_Assigned task_. With the string "right" as the filter, copy each matching line from the records.

_Extracted records_.
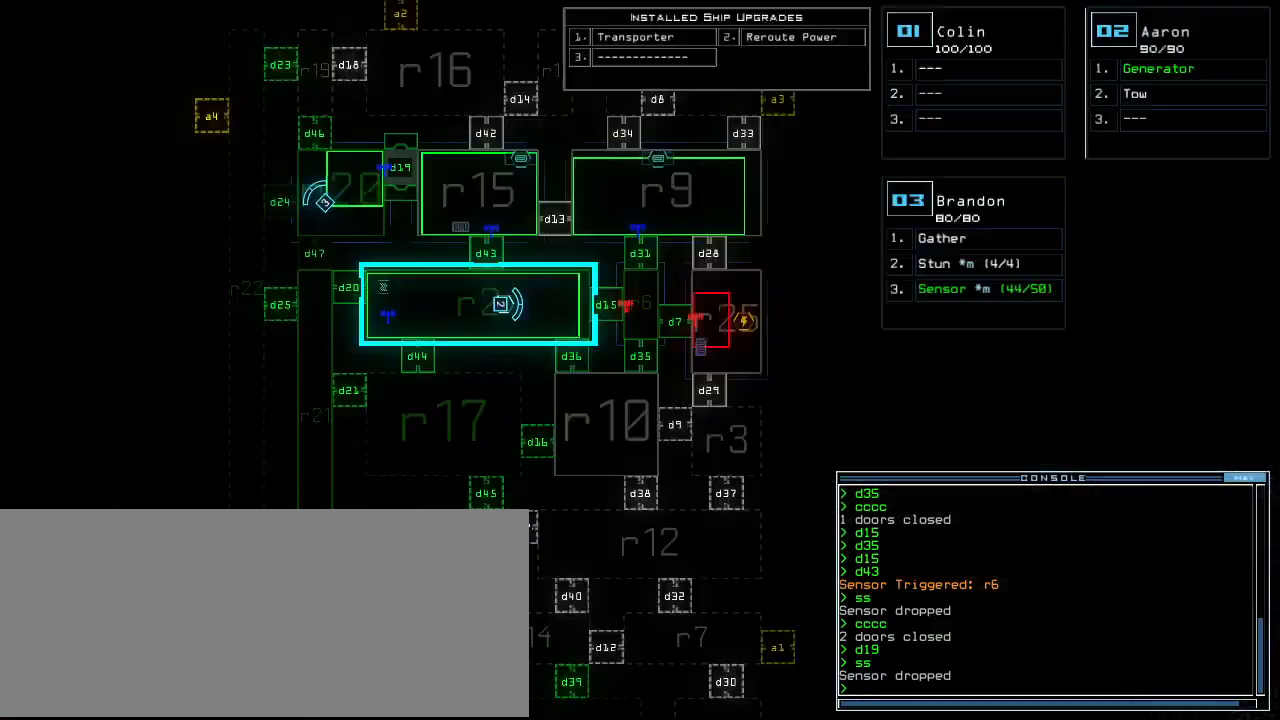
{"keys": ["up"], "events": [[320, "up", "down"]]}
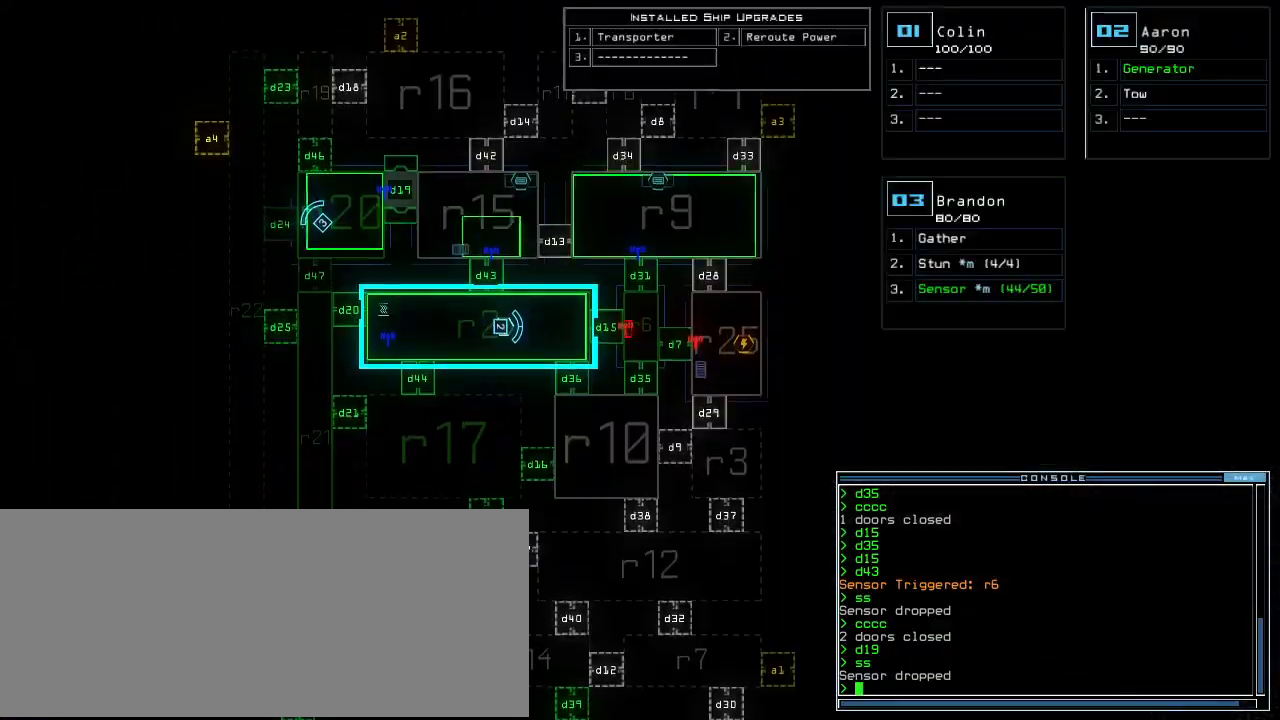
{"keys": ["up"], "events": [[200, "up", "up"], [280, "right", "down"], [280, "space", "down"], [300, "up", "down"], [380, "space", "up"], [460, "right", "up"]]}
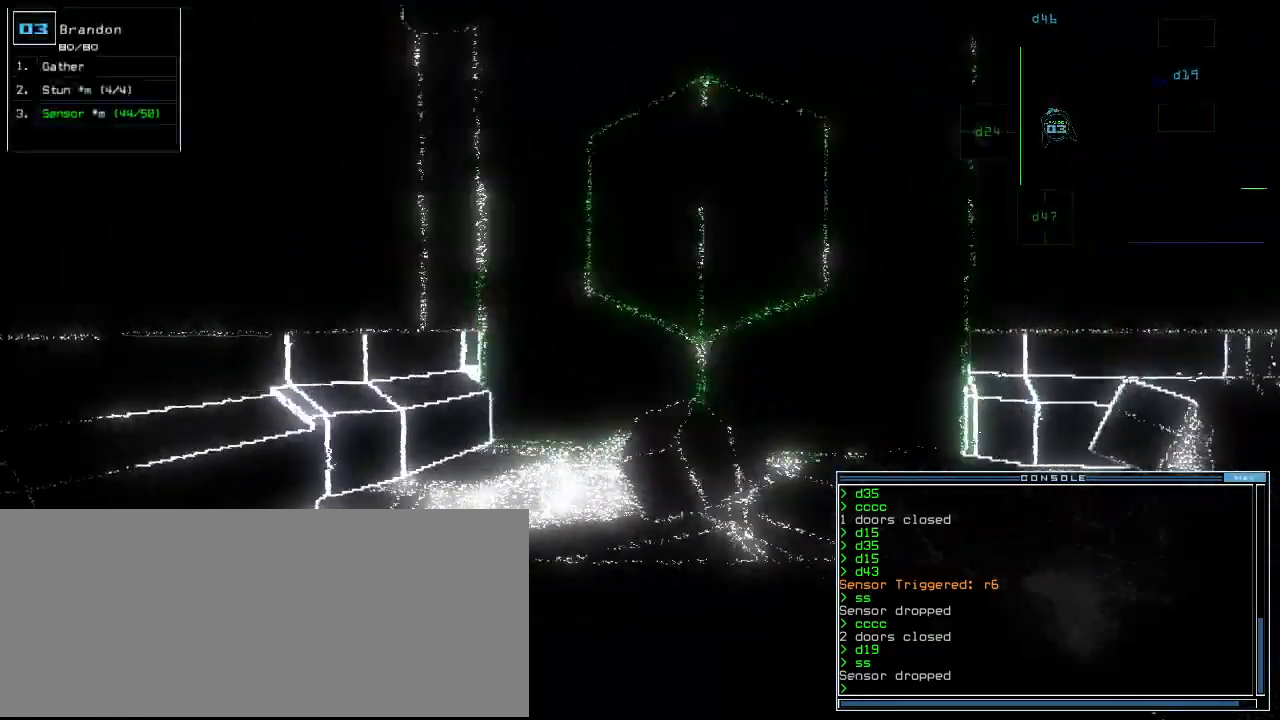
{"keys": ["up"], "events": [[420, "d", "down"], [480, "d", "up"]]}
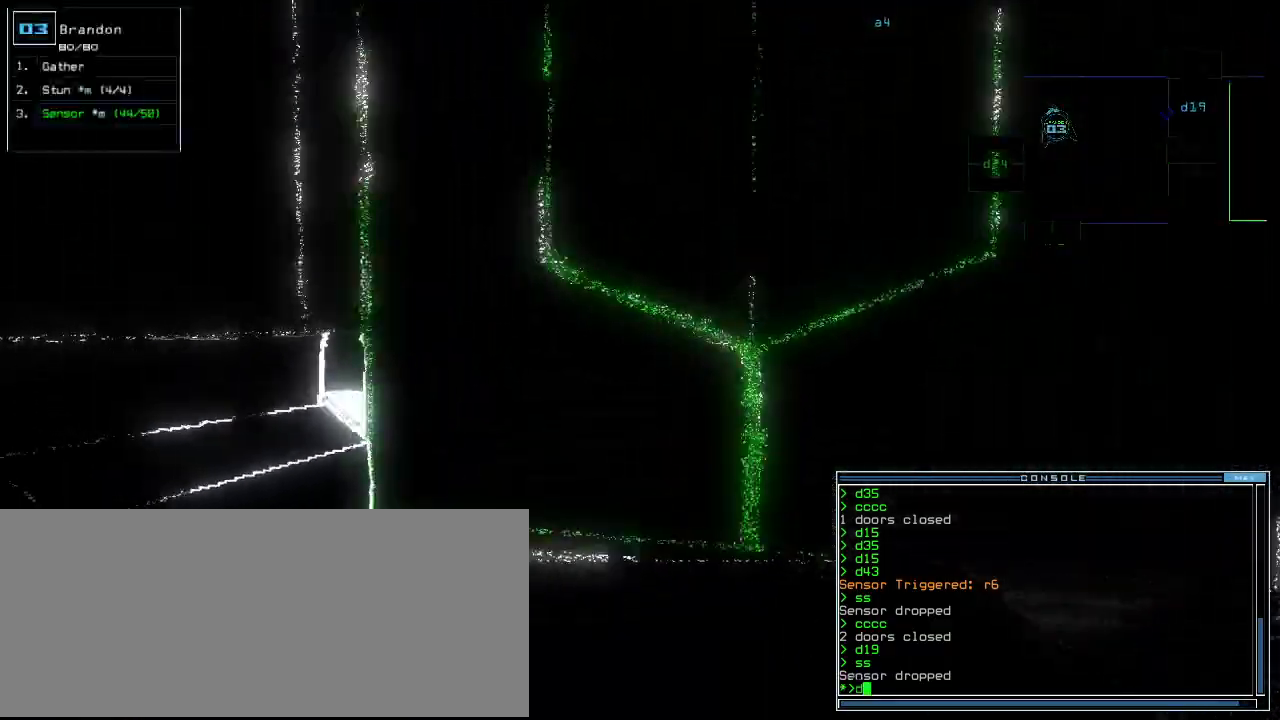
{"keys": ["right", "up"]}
==
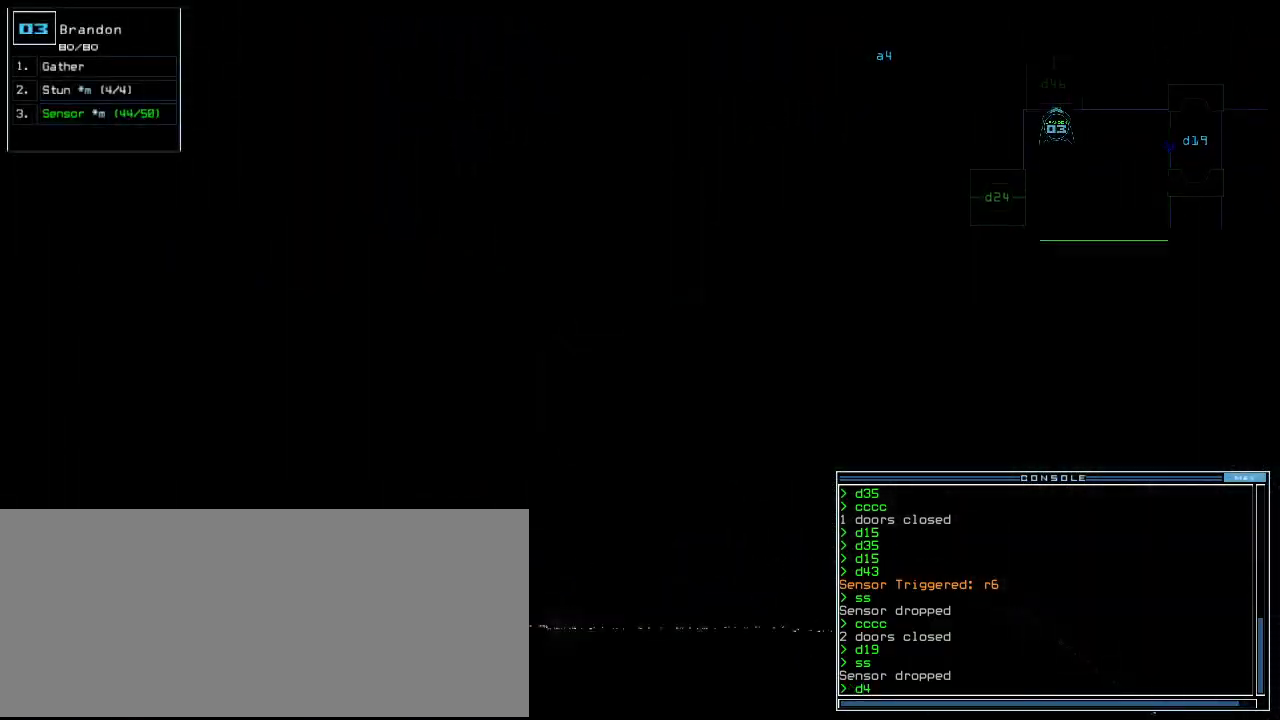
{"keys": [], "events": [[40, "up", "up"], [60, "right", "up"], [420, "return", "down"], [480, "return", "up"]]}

_Task result_.
{"keys": ["up"], "events": [[200, "up", "up"], [280, "right", "down"], [280, "space", "down"], [300, "up", "down"], [380, "space", "up"], [460, "right", "up"]]}
{"keys": ["right", "up"]}
{"keys": [], "events": [[40, "up", "up"], [60, "right", "up"], [420, "return", "down"], [480, "return", "up"]]}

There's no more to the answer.